= What you need to do =
Look for the line containing "of Hodgkin's disease" in the listing below. Retype that line and every subsequent line through the last one, and only those.

= Dataset section =
#####

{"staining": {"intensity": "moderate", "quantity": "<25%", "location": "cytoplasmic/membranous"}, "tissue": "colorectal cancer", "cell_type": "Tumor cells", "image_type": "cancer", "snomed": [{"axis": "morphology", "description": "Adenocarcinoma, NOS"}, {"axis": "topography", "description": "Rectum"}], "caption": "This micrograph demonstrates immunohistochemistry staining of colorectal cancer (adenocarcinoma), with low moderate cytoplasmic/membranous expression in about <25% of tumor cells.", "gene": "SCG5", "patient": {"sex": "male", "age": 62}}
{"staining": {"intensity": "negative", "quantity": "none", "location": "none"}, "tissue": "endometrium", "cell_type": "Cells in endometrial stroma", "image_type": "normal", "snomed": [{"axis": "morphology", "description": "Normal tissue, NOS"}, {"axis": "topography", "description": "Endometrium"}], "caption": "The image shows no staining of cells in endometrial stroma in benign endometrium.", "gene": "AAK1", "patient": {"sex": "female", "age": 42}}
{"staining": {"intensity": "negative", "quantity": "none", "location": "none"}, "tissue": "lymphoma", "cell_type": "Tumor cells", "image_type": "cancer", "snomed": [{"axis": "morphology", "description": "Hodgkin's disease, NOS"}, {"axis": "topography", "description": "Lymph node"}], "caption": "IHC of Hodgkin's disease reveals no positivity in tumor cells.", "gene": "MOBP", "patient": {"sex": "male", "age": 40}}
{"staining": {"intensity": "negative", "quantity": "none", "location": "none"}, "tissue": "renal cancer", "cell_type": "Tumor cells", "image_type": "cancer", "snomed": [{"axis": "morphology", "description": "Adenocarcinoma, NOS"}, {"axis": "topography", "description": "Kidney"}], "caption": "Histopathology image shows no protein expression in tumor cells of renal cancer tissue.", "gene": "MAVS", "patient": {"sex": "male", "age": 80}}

#####

= Exercise solution =
{"staining": {"intensity": "negative", "quantity": "none", "location": "none"}, "tissue": "lymphoma", "cell_type": "Tumor cells", "image_type": "cancer", "snomed": [{"axis": "morphology", "description": "Hodgkin's disease, NOS"}, {"axis": "topography", "description": "Lymph node"}], "caption": "IHC of Hodgkin's disease reveals no positivity in tumor cells.", "gene": "MOBP", "patient": {"sex": "male", "age": 40}}
{"staining": {"intensity": "negative", "quantity": "none", "location": "none"}, "tissue": "renal cancer", "cell_type": "Tumor cells", "image_type": "cancer", "snomed": [{"axis": "morphology", "description": "Adenocarcinoma, NOS"}, {"axis": "topography", "description": "Kidney"}], "caption": "Histopathology image shows no protein expression in tumor cells of renal cancer tissue.", "gene": "MAVS", "patient": {"sex": "male", "age": 80}}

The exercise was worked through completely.